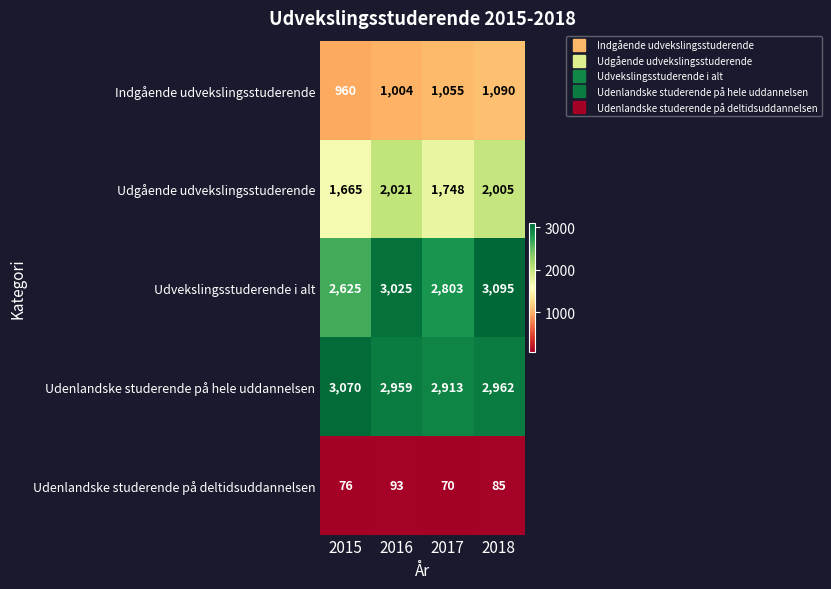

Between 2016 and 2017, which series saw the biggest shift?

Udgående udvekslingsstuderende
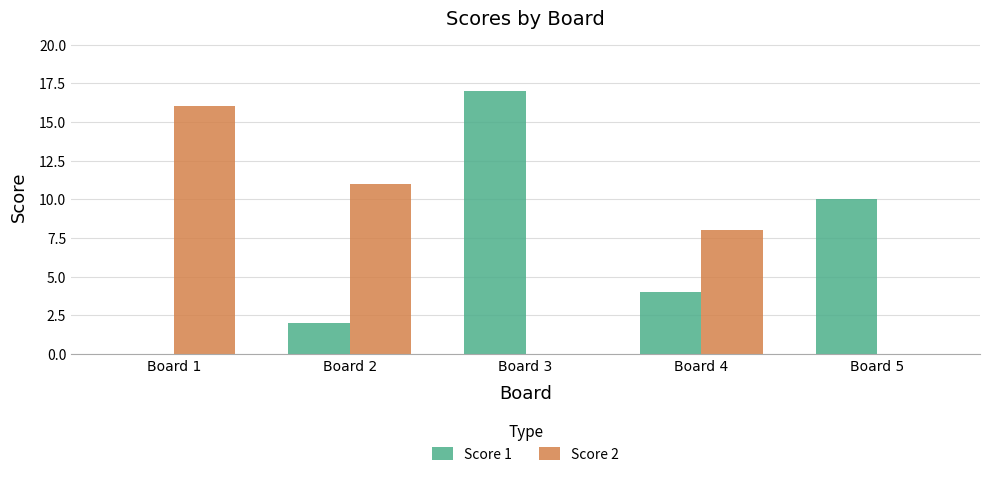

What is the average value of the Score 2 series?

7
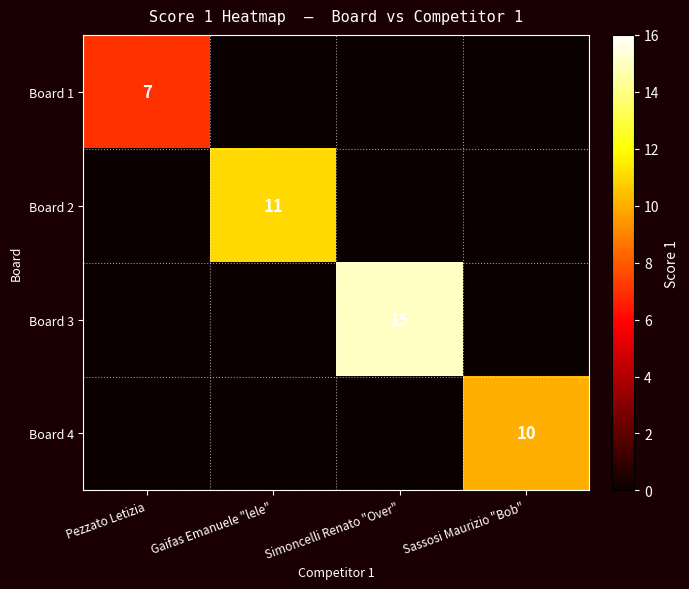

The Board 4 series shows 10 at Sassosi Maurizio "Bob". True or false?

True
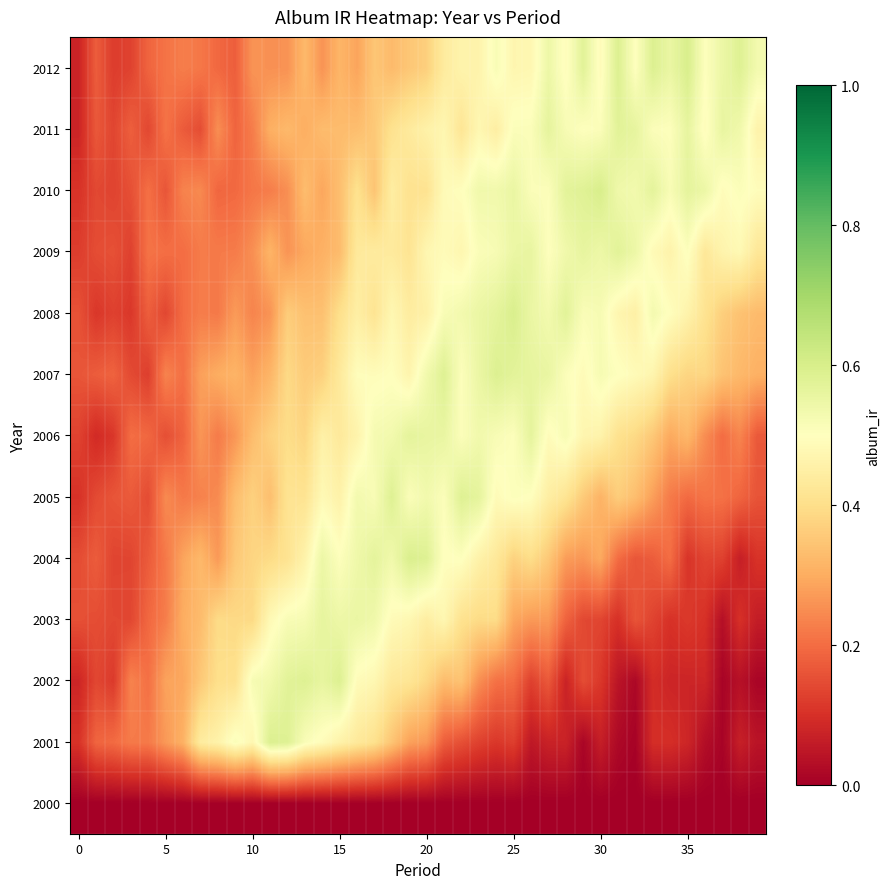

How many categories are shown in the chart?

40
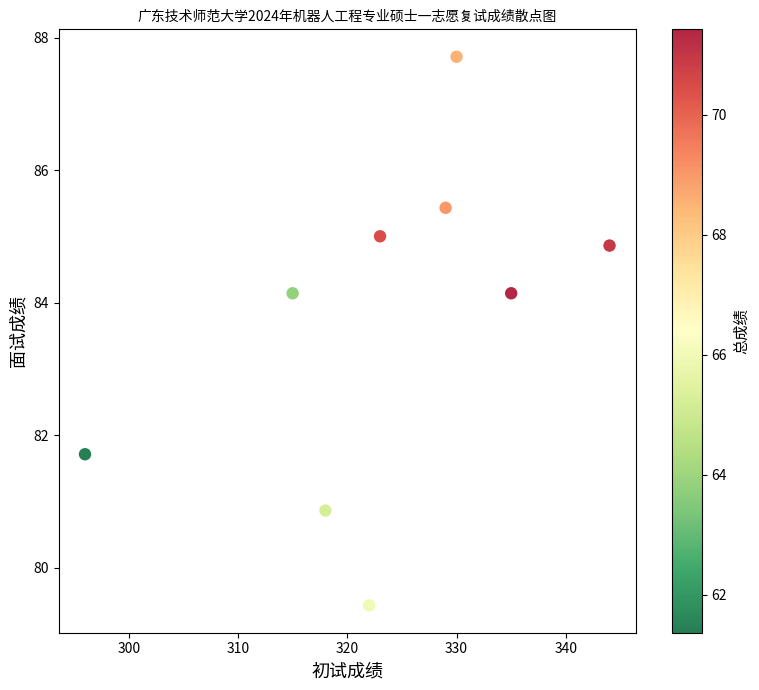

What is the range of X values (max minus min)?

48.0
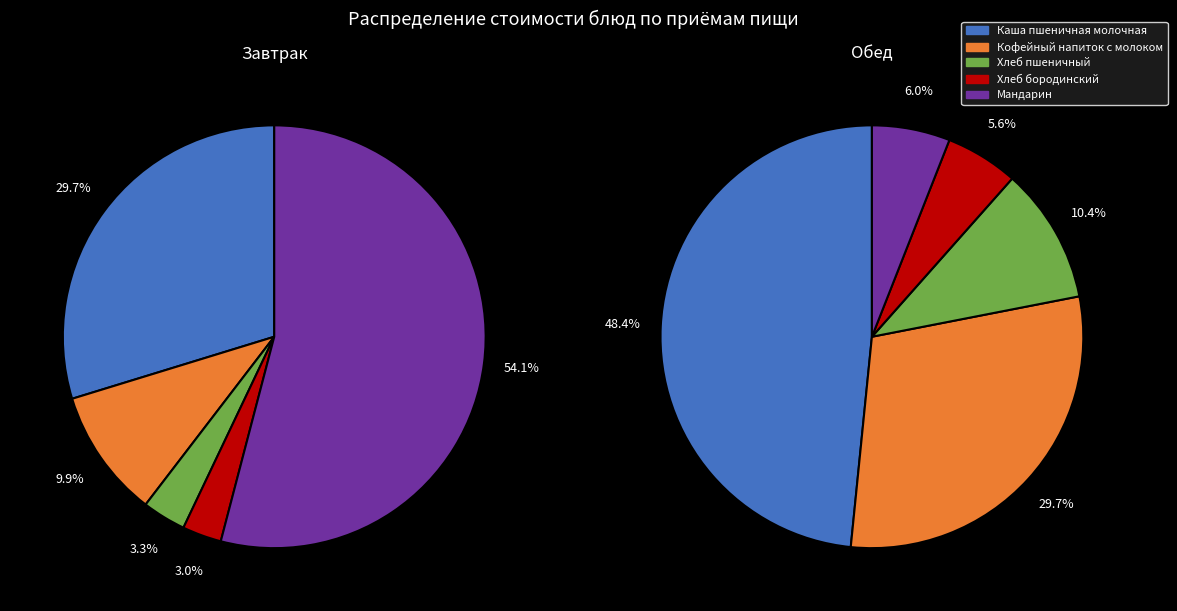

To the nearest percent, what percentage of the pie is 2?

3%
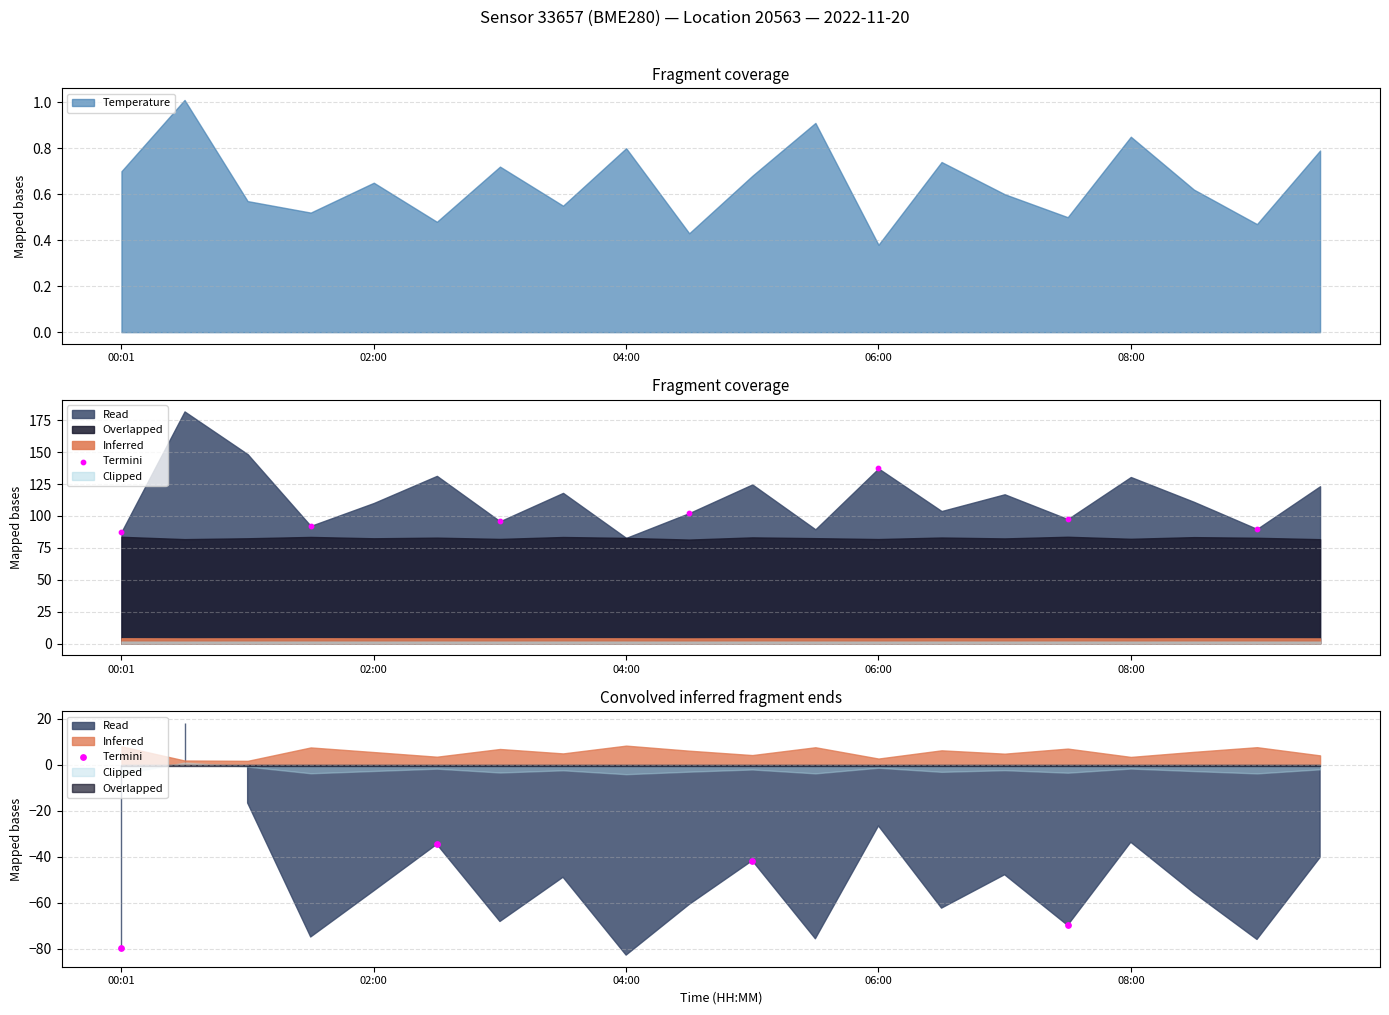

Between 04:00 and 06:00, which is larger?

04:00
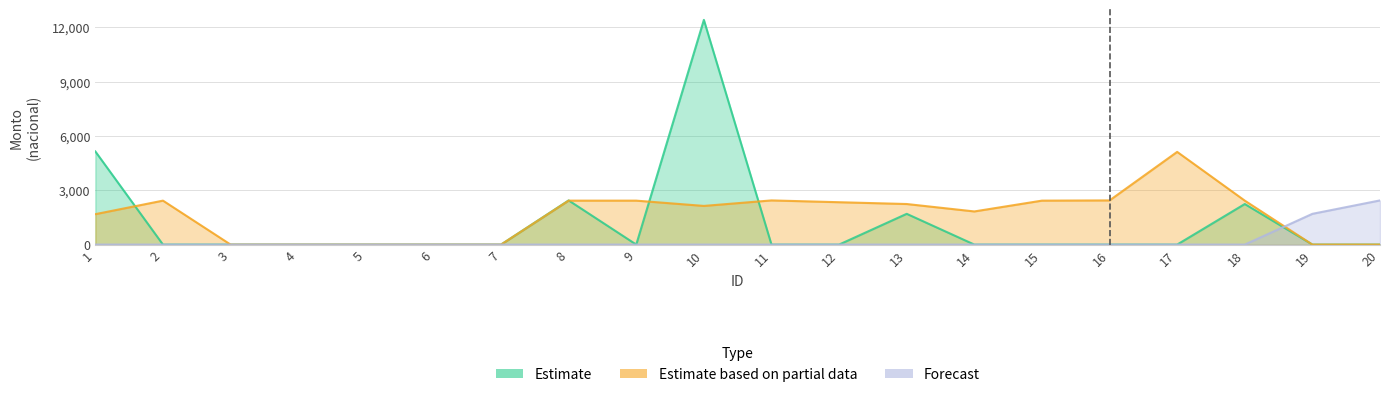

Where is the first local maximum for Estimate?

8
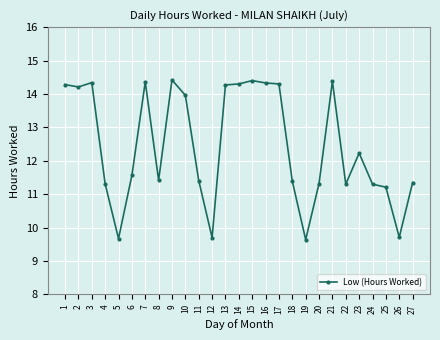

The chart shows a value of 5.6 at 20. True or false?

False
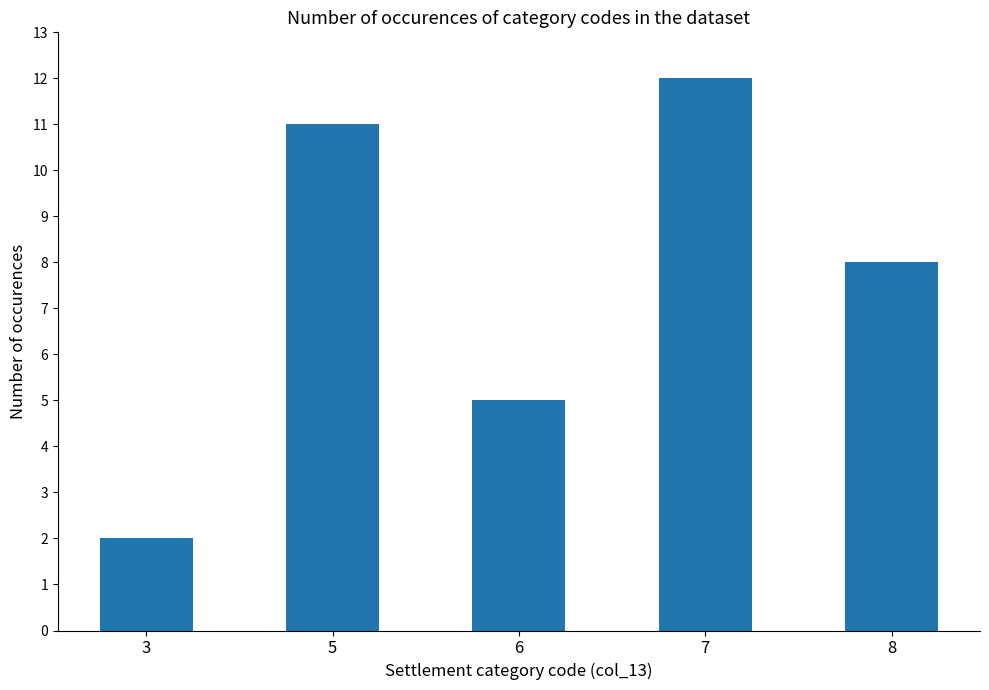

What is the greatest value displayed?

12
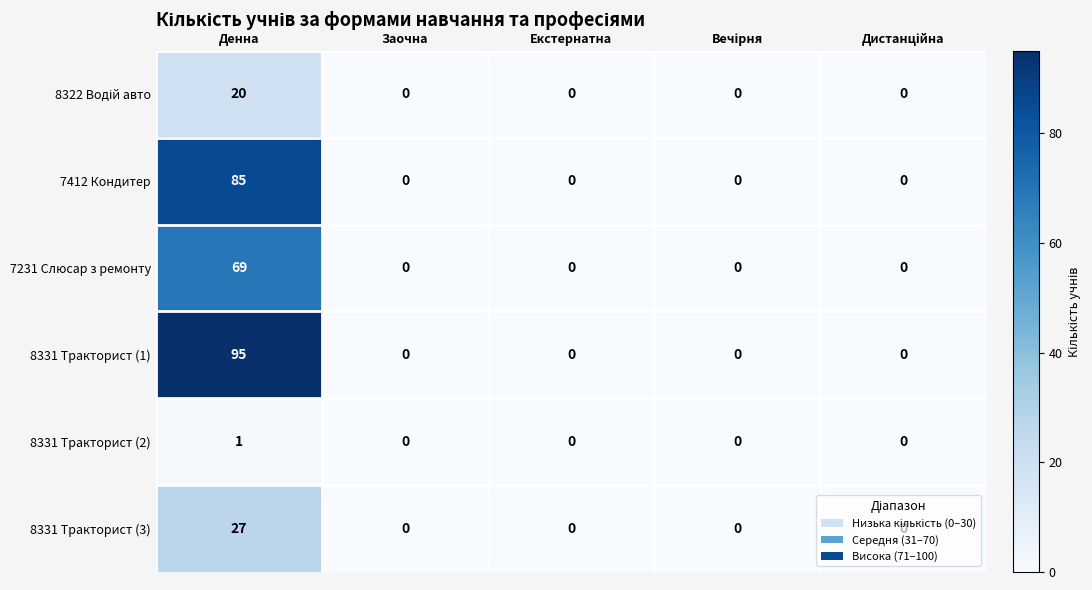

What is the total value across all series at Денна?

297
__________________________________________________
> EXERCISE INSTRUCTIONS
Copy the material from the line with "To the nearest" through the end, substituting "number" for "value" and changing nothing else. Leave the pictures out.

> THE ANSWER
To the nearest percent, what percentage of the pie is 2?

3%

Between 04:00 and 06:00, which is larger?

04:00

Where is the first local maximum for Estimate?

8

The chart shows a number of 5.6 at 20. True or false?

False

What is the greatest number displayed?

12

What is the total number across all series at Денна?

297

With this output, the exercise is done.